Cuaca ekstrem juga memicu tornado berkekuatan EF2 yang menerjang Kota Huanggang. Tornado tersebut menghantam gudang dan perusahaan logistik, serta mengangkat beberapa truk hingga berpindah sejauh sekitar 30 meter akibat terpaan angin kencang.

Sementara itu, puluhan ribu warga dievakuasi di Daerah Otonom Guangxi setelah sekitar 40 sungai meluap dan banjir merusak tanggul sebuah waduk.

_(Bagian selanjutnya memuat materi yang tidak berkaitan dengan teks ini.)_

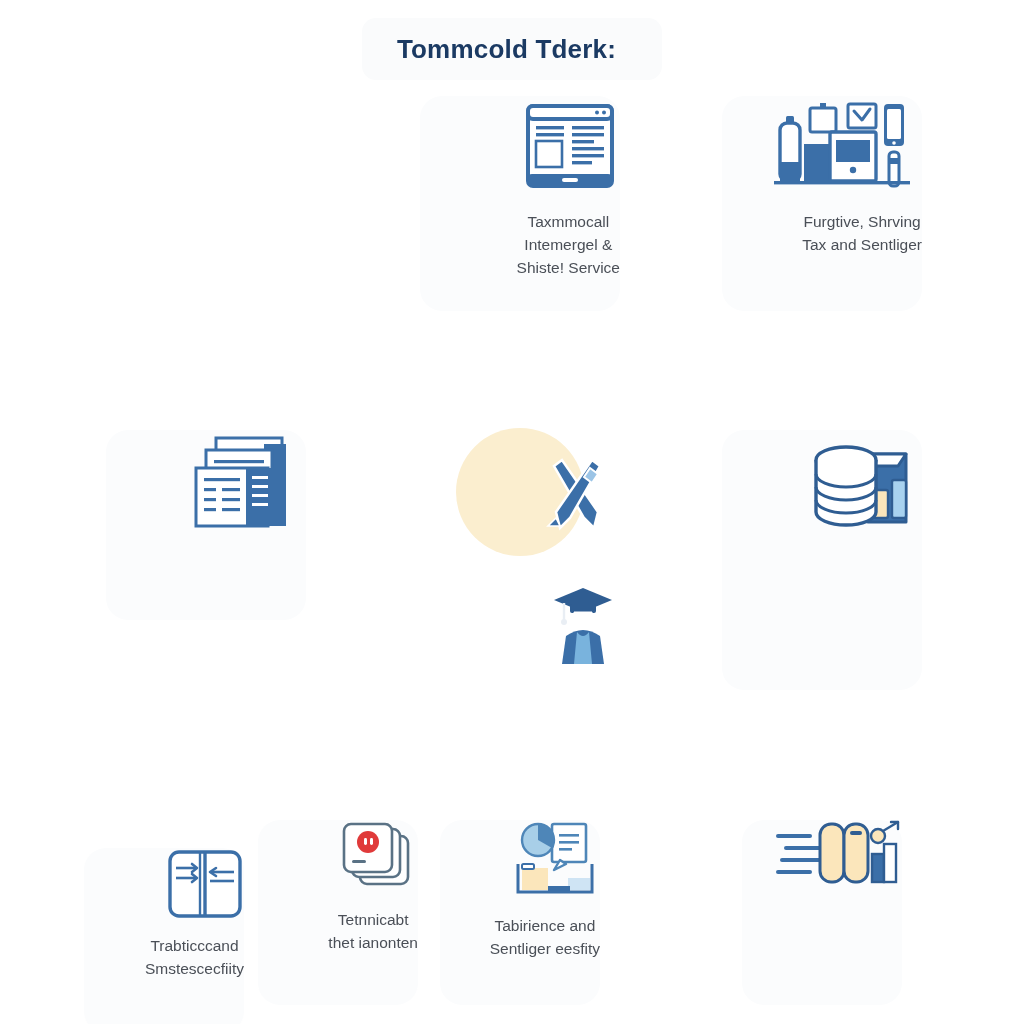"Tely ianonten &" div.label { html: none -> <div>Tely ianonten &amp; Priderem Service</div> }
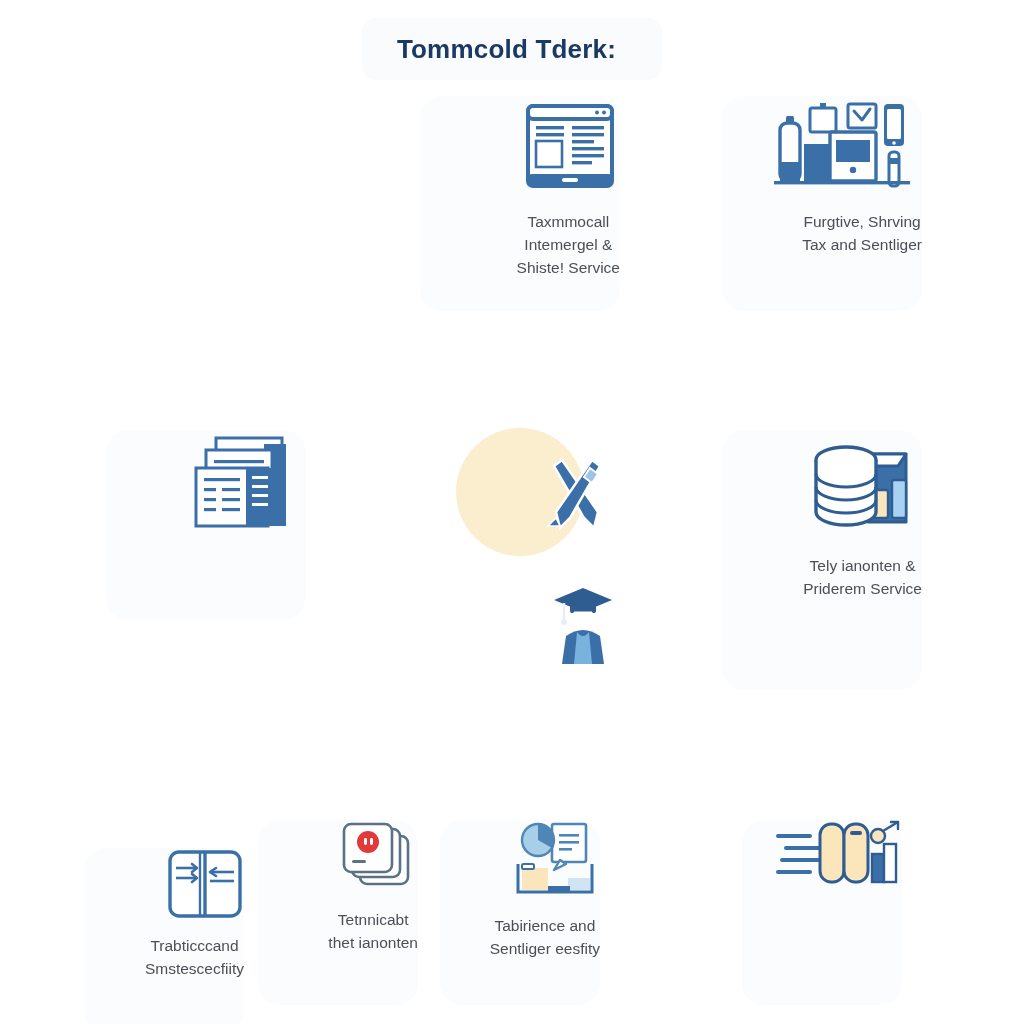"Tabirience and" div.label { html: <div>Tabirience and Sentliger eesfity</div> -> none }
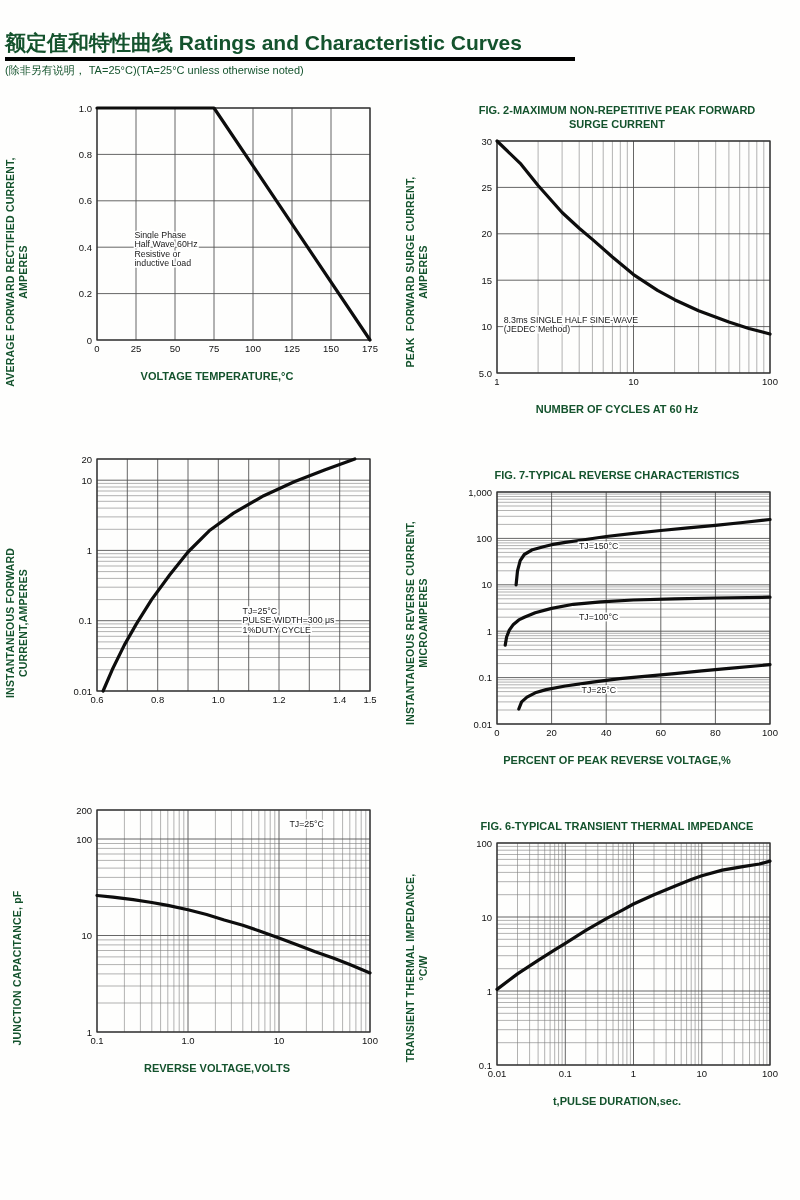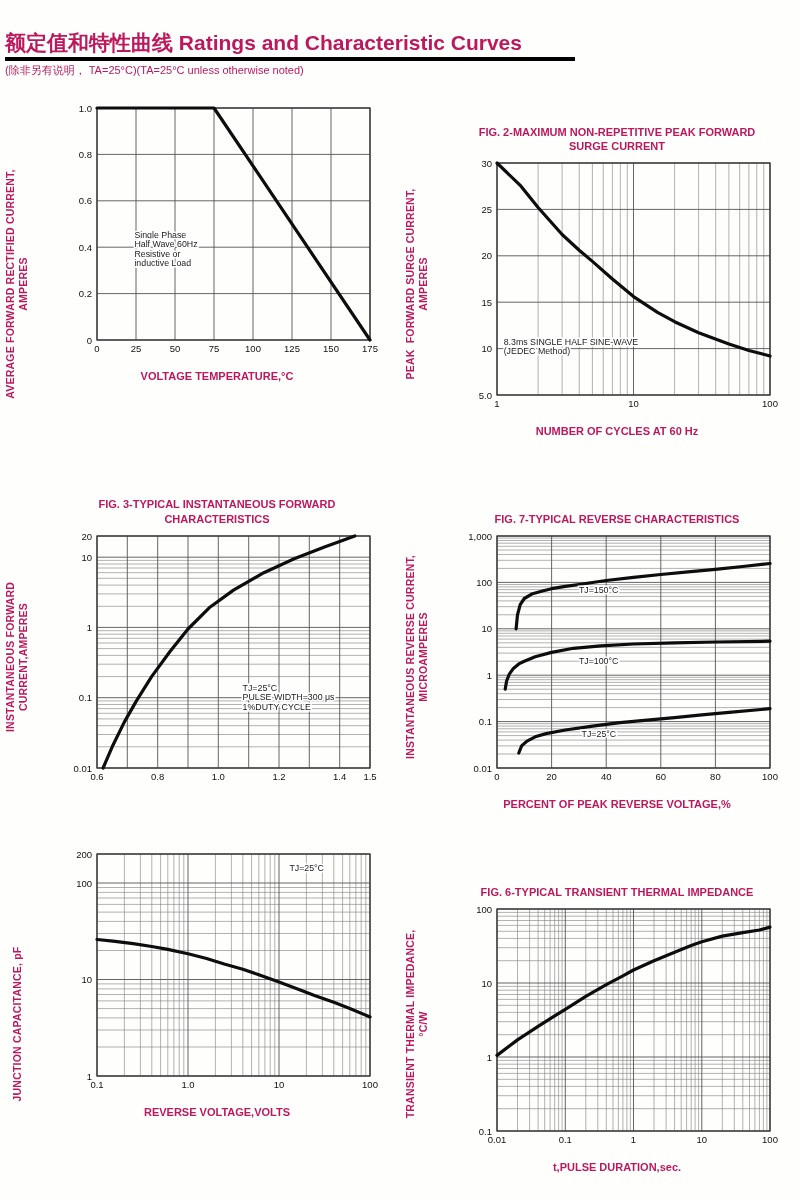"额定值和特性曲线 Ratings and Characteristic" .page { color: #be185d -> #14532d }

Pemerintah daerah melaporkan 341 waduk memiliki ketinggian air di atas batas pengendalian banjir dan 56 pos pemantauan mencatat permukaan air melampaui ambang peringatan.

Pejabat daerah Cai Yunge memperingatkan risiko bencana susulan akibat tingginya curah hujan. "Terdapat risiko tinggi terjadinya rembesan, tanah longsor, dan keruntuhan struktur," ujarnya, dikutip dari Channel News Asia.

Infrastruktur seperti jaringan air bersih, jalan, listrik, dan fasilitas komunikasi di sejumlah kota juga mengalami kerusakan cukup parah.

Presiden Tiongkok Xi Jinping meminta seluruh pihak mengerahkan upaya maksimal dalam operasi penyelamatan, sementara Menteri Sumber Daya Air Li Guoying memperingatkan hujan lebat masih akan mengguyur Guangxi dan sebagian Guangdong barat daya pada Rabu, 8 Juli 2026.